Each and every day, some American citizen, whether he’s building a stock pond on his own property — with local government approval — or exercising his religious freedom by refusing to use his own labor to create a custom cake he doesn’t wish to bake, is being harassed, harangued, demonized, coerced, molested, and ensnared in costly legal battles intended to break his spirit and deplete his assets (should he not simply give up and conform to the demands of his federal government betters).
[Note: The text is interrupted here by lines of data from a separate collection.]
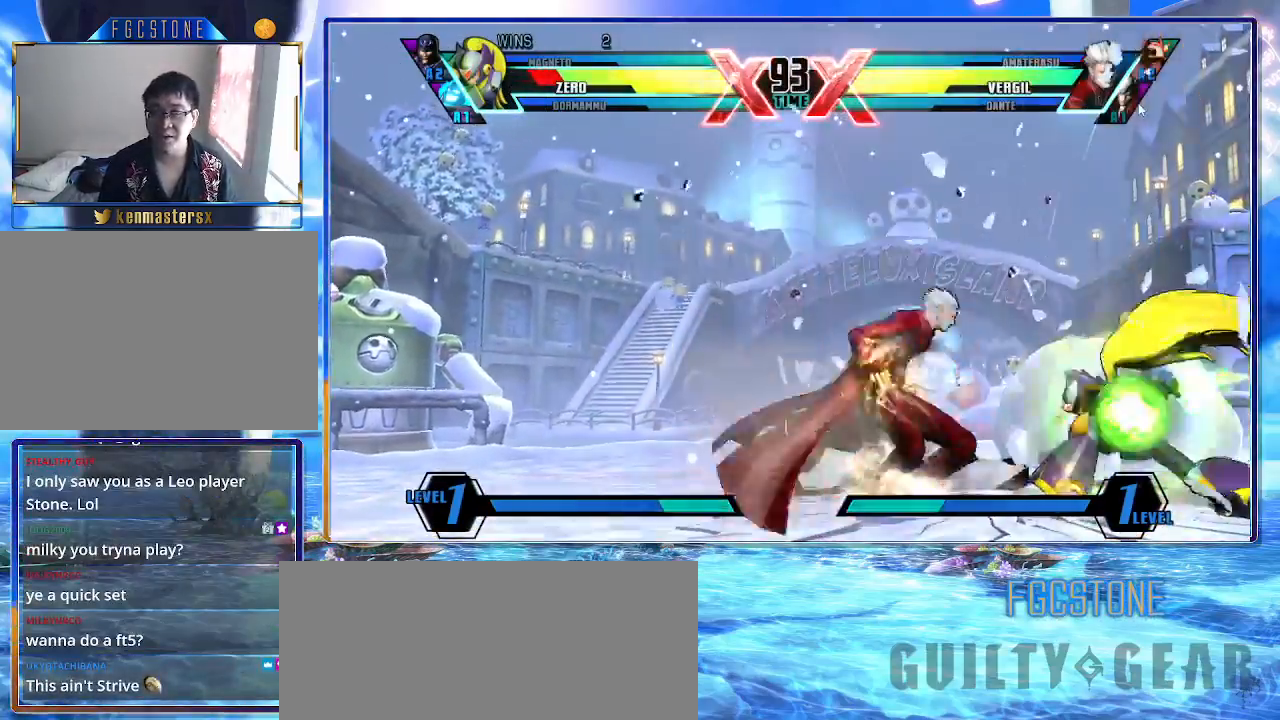
{"buttons": ["K"], "left_stick": "center", "events": [[67, "S", "up"], [133, "left_stick", "center"], [150, "HS", "down"], [283, "HS", "up"]]}
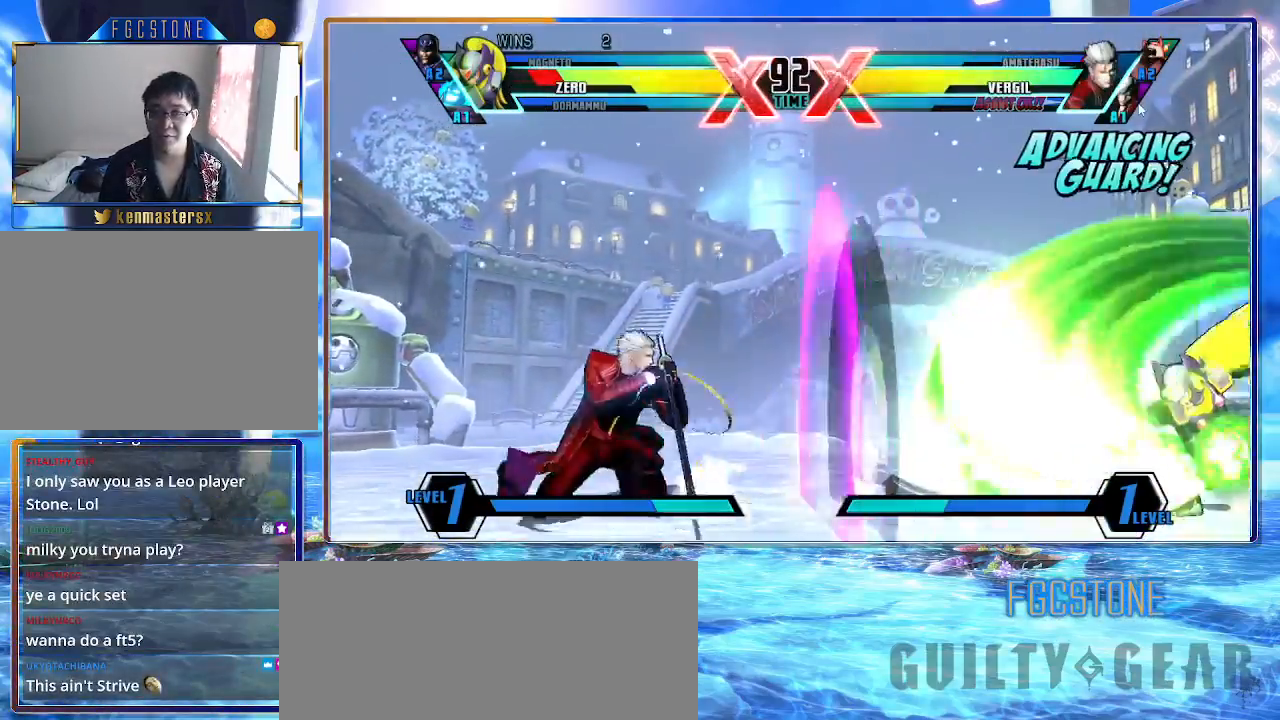
{"buttons": ["K"], "left_stick": "center", "events": [[50, "D", "down"], [150, "D", "up"], [200, "left_stick", "left"], [267, "left_stick", "down"], [350, "S", "down"], [350, "left_stick", "right"], [417, "left_stick", "center"], [483, "S", "up"]]}
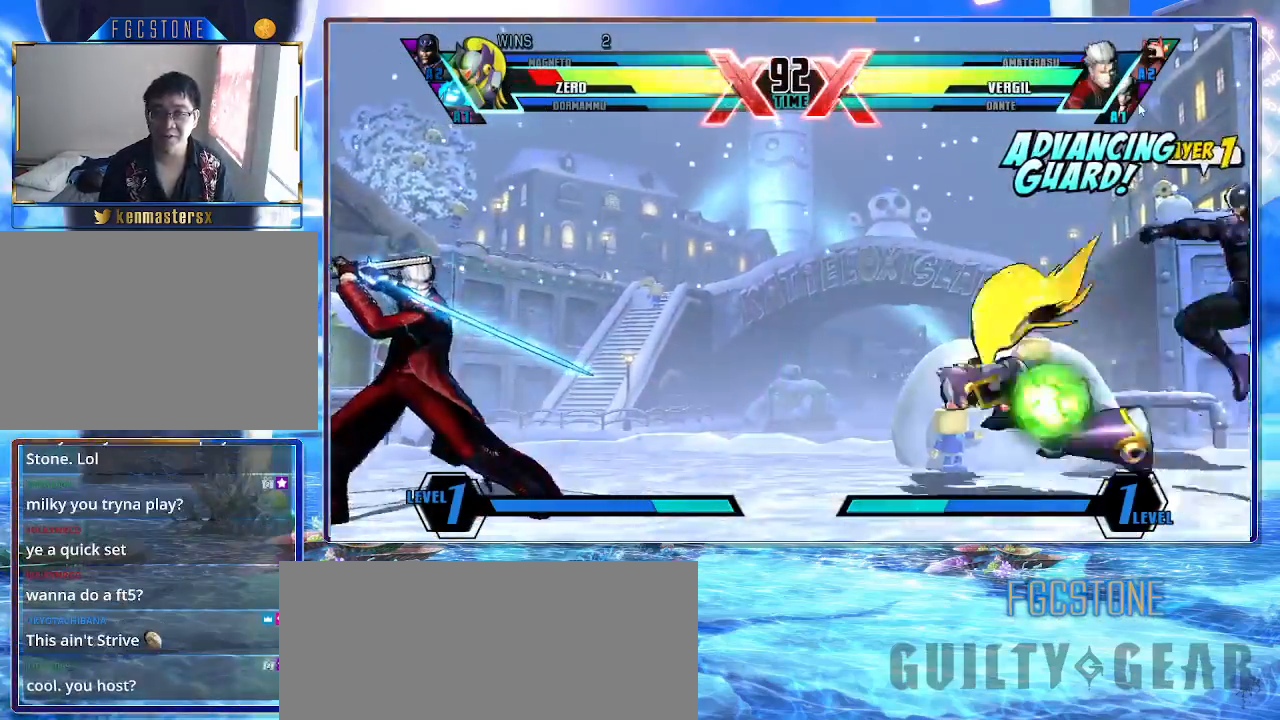
{"buttons": ["K"], "left_stick": "down-right", "events": [[433, "left_stick", "down-right"]]}
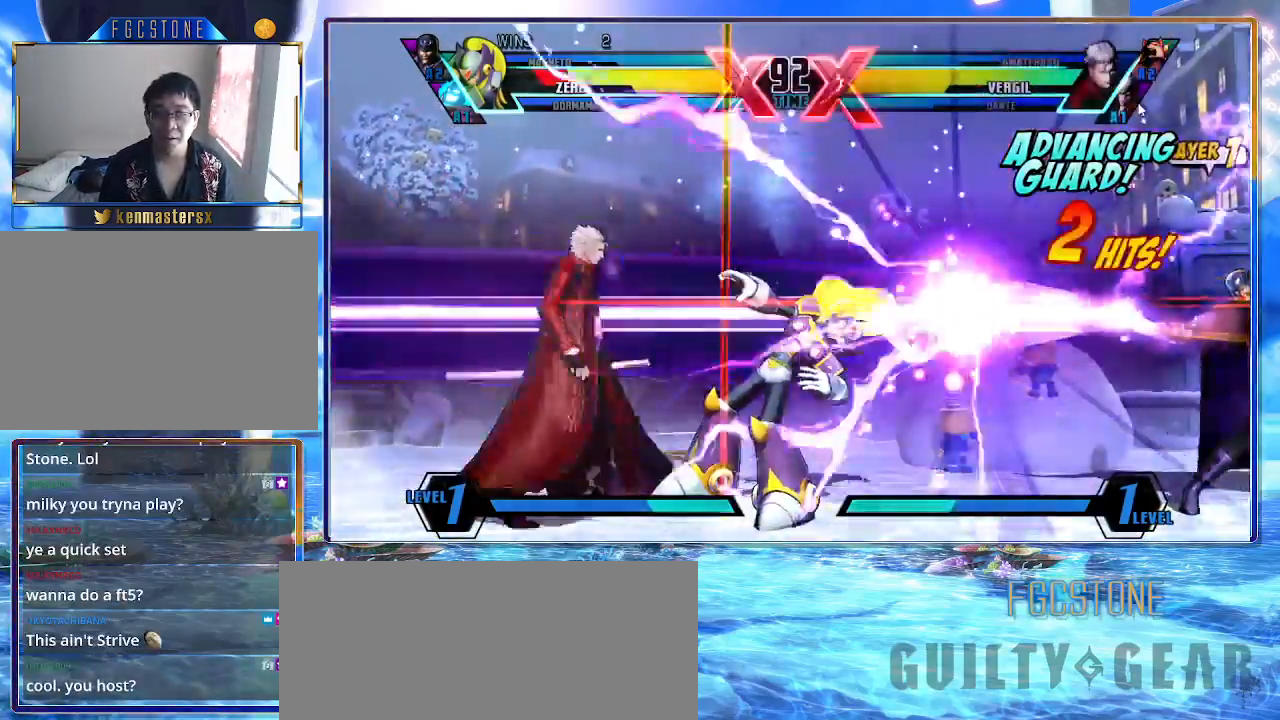
{"buttons": ["K"], "left_stick": "down-right", "events": [[317, "S", "down"], [450, "S", "up"]]}
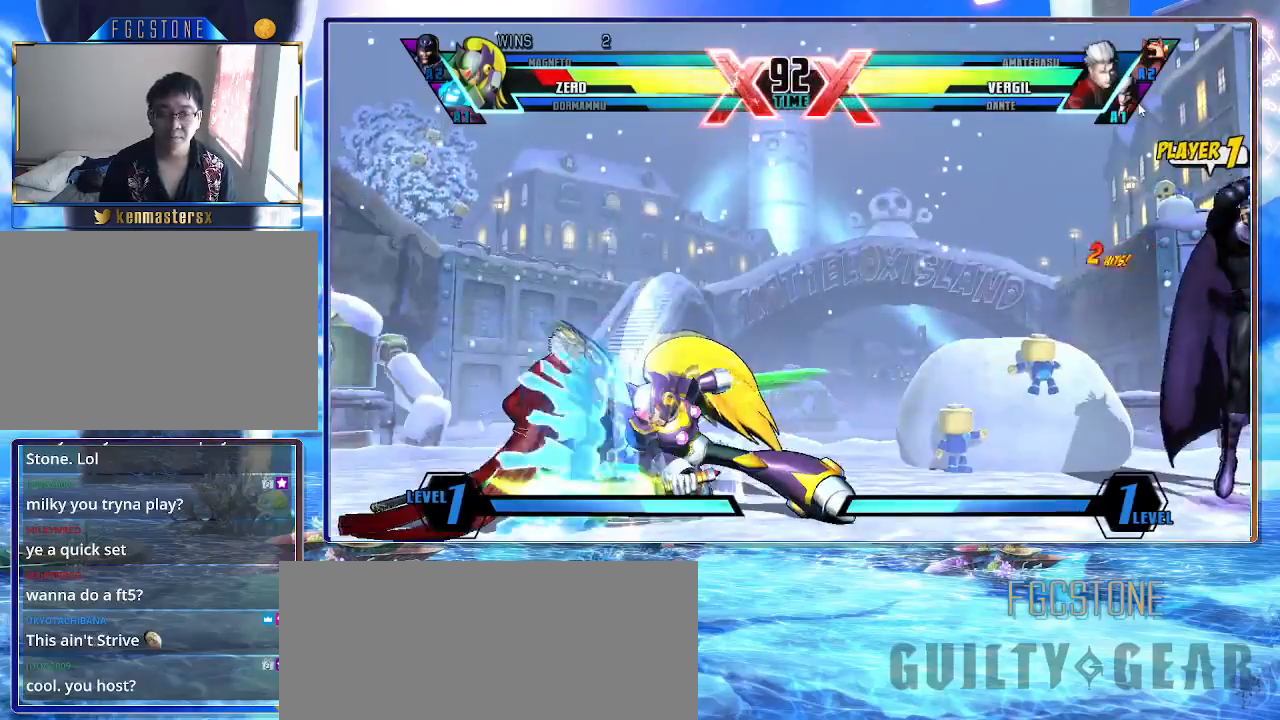
{"buttons": ["K"], "left_stick": "down", "events": [[50, "HS", "down"], [50, "left_stick", "right"], [167, "HS", "up"], [367, "left_stick", "center"], [433, "left_stick", "down"]]}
In fact, so commonplace have such stories become,  it is increasingly evident that, because Congress relinquished so much of its lawmaking powers to an administrative state filled with career bureaucrats who in many cases have been plucked from the ranks of the leftist activist community,  we are living in a society where several of its foundational tenets, equality before the law, consent of the governed, and representative government chief among them, are no longer stabilizing, static pieces of the governing paradigm.

Which is bad enough, given that in the absence of equality before the law, the law becomes arbitrary, and as such, a matter of mere selective force used by a police state to control the population, with governmental agencies and politicians picking life’s winners and losers.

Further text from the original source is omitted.